A terra preparada para a sementeira é a República de Weimar de Obama, uma paisagem de pobreza endémica, polícia militarizada e prisões bárbaras: a consequência de um extremismo “de mercado” que, sob a sua presidência, acelerou a transferência de US$14 milhões de milhões (trillion) de dinheiro público para empresas criminosas na Wall Street.
Talvez o seu maior “legado” seja a cooptação e desorientação de qualquer oposição real. A especiosa “revolução” de Bernie Sanders não tem aplicação. A propaganda é o seu triunfo.
As mentiras acerca da Rússia – em cujas eleições os EUA intervieram abertamente – provocaram gargalhadas entre os mais importantes jornalistas do mundo. No país com a imprensa constitucionalmente a mais livre do mundo, o jornalismo livre agora só existe em honrosas excepções.
A obsessão com Trump é um encobrimento para muitos daqueles que se consideram “esquerda/liberais”, como que a pedir decência política. Eles não são “esquerda”, nem tão pouco especialmente “liberais”. A maior parte das agressões da América ao resto da humanidade vieram das chamadas administrações liberais-democráticas – tal como a de Obama.

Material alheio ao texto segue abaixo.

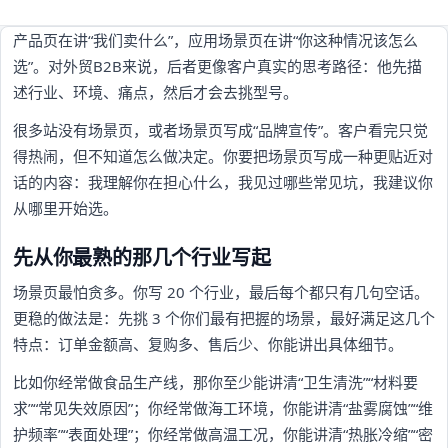
产品页在讲“我们卖什么”，应用场景页在讲“你这种情况该怎么
选”。对外贸B2B来说，后者更像客户真实的思考路径：他先描
述行业、环境、痛点，然后才会去挑型号。
很多站没有场景页，或者场景页写成“品牌宣传”。客户看完只觉
得热闹，但不知道怎么做决定。你要把场景页写成一种更贴近对
话的内容：我理解你在担心什么，我见过哪些常见坑，我建议你
从哪里开始选。
先从你最熟的那几个行业写起
场景页最怕贪多。你写 20 个行业，最后每个都只有几句空话。
更稳的做法是：先挑 3 个你们最有把握的场景，最好满足这几个
特点：订单金额高、复购多、售后少、你能讲出具体细节。
比如你经常做食品生产线，那你至少能讲清“卫生清洗”“材料要
求”“常见失效原因”；你经常做海工环境，你能讲清“盐雾腐蚀”“维
护频率”“表面处理”；你经常做高温工况，你能讲清“热胀冷缩”“密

O espectro político da América estende-se do mítico central até à direita lunar. A “esquerda” são renegados sem lar que Martha Gellhorn descreveu como “uma fraternidade rara e absolutamente admirável”. Ela excluiu aqueles que confundem política com uma fixação acerca dos seus umbigos.
Enquanto eles se “curam” e “avançam”, será que os que fazem campanhas do Writers Resist e outros anti-trumpistas reflectem acerca disto? Mais especificamente: quando será que se levanta um movimento genuíno de oposição? Revoltado, eloquente, um por todos e todos por um. Até que a política real regresse às vidas do povo, o inimigo não é Trump, somos nós próprios.
17/Janeiro/2017
[1] Amazing Grace: hino cristão publicado em 1779, com texto do poeta e clérigo inglês John Newton (1725 – 1807).
[2] The Scramble for Africa: é uma história da África escrita por Thomas Pakenham
[3] Em 19 de Janeiro, véspera do fim do seu mandato, Obama anunciou a comutação de parte da sentença de 45 anos de prisão de Chelsea Manning. No entanto, não lhe concedeu o perdão presidencial.